O recente Memorando de Entendimento entre o Banco Português de Fomento e o Conselho Federal de Inversiones da Argentina é exatamente isso. Mais do que um acordo institucional, é a confirmação de uma tendência que venho acompanhando e defendendo há algum tempo: o fortalecimento da conexão entre Portugal, a Europa e a área econômica do Mercosul
.Durante anos, falou-se muito sobre o potencial desse relacionamento. Do lado europeu, devido à necessidade de diversificar mercados, cadeias de suprimentos e investimentos. Do lado latino-americano, por causa da busca por estabilidade, acesso ao capital e conexão com mercados mais maduros. O que faltava era a execução. E é exatamente isso que está começando a surgir agora.
Este acordo é particularmente relevante porque não é apenas mais um protocolo. É o primeiro Memorando de Entendimento que a IFC assina com uma instituição europeia, o que coloca Portugal em uma posição privilegiada de entrada em um mercado com enorme potencial. No momento em que a Argentina passa por um processo de maior abertura econômica, em linha com a dinâmica do acordo entre a União Europeia e o Mercosul, essa conexão ganha ainda mais importância
.Na prática, estamos falando de um novo canal de investimento, financiamento e cooperação empresarial. Um canal que pode facilitar a internacionalização de empresas portuguesas, apoiar pequenas e médias empresas e criar oportunidades concretas em setores estratégicos. E mais importante, um canal que posiciona Portugal como uma ponte natural entre dois blocos econômicos que por muito tempo estiveram mais distantes do que deveriam estar
.Mas há algo aqui que eu considero essencial sublinhar. Isso não acontece por acaso. É o resultado de um posicionamento que Portugal foi construindo ao longo dos anos. Um país aberto, com capacidade de adaptação, com uma conexão histórica e cultural com vários mercados e, cada vez mais, com credibilidade institucional e financeira para ser um parceiro relevante nesse tipo de relacionamento
.Ao mesmo tempo, este acordo confirma algo que já é sentido no terreno: há um interesse crescente da América Latina em fortalecer os laços com a Europa por meio de plataformas mais ágeis e eficientes. E Portugal, devido ao seu tamanho, flexibilidade e localização, pode desempenhar aqui um papel muito mais relevante do que aquele que é frequentemente reconhecido internamente
.Claro, esse é apenas o primeiro passo. O verdadeiro impacto dependerá da capacidade de transformar intenções em projetos, parcerias em investimento e oportunidades em resultados concretos. Mas o sinal está claro.

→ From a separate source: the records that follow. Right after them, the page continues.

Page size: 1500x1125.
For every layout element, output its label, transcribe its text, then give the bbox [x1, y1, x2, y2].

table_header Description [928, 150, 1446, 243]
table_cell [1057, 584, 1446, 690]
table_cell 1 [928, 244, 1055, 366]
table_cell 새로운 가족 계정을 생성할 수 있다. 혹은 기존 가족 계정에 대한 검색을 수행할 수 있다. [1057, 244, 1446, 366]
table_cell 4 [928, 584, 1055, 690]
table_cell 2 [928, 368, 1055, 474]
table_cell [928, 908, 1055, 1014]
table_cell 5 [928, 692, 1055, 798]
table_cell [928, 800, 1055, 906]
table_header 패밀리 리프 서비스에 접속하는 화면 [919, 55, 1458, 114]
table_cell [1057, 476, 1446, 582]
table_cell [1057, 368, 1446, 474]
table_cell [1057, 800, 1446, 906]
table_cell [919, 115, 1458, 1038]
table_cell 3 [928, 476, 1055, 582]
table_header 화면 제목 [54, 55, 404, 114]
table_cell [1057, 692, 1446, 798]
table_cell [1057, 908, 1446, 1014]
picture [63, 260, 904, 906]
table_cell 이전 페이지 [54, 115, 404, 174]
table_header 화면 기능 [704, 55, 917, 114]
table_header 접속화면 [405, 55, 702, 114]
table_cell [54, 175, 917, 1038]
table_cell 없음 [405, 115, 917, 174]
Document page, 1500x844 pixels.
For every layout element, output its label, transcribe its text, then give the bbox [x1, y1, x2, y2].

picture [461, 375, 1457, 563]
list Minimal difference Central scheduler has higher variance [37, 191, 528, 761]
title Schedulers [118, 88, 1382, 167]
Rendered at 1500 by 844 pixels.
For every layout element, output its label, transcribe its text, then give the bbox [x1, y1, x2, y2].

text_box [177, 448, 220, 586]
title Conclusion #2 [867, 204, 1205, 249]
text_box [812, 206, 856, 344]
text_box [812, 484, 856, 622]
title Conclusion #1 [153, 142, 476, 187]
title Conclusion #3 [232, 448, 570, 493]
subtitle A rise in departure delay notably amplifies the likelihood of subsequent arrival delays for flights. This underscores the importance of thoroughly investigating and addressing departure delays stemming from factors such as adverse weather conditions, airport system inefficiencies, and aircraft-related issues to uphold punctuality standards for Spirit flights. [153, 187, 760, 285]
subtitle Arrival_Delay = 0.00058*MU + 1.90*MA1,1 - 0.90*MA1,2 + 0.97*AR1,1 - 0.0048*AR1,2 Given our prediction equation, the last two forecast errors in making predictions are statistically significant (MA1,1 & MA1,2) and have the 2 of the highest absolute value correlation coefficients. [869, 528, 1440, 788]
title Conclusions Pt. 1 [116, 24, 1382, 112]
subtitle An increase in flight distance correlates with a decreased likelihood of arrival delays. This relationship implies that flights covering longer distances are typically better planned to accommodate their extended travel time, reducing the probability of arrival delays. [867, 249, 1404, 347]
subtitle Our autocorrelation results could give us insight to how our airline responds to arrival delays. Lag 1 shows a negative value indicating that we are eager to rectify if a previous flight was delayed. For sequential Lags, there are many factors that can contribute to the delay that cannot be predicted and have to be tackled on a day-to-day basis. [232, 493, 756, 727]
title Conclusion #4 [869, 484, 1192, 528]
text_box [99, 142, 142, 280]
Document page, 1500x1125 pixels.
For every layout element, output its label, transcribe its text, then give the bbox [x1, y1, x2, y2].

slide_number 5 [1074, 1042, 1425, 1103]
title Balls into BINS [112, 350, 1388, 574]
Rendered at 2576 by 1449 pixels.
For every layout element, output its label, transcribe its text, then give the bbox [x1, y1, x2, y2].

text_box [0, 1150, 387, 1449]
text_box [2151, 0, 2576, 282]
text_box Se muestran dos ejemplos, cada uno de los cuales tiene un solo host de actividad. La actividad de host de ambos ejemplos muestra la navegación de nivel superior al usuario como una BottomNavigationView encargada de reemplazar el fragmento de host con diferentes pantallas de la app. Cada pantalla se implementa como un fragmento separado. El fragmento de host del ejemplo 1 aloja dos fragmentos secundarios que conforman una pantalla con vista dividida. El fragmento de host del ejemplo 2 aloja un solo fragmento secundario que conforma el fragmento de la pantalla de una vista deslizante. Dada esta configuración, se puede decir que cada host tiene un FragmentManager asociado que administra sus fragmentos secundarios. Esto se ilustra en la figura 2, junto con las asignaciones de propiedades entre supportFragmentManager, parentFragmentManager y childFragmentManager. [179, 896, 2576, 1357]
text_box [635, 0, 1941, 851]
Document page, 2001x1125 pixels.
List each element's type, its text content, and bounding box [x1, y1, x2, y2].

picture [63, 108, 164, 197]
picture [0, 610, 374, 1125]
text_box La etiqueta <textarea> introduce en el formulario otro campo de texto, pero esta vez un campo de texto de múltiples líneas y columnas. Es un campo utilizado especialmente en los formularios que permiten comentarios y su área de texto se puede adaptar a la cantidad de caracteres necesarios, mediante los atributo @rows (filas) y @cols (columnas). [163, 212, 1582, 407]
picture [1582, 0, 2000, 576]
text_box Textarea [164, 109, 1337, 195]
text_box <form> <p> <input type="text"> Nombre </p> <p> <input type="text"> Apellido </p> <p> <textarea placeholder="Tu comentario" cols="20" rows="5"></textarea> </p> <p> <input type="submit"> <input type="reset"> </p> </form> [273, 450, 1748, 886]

Estamos testemunhando uma mudança que reforça o que venho defendendo há algum tempo: Portugal pode, e deve, assumir-se como uma plataforma estratégica entre continentes, entre economias e entre diferentes estágios de desenvolvimento, e se esse caminho continuar e como tudo indica, o acordo com a Argentina será apenas o primeiro de muitos, não como uma exceção, mas como uma tendência.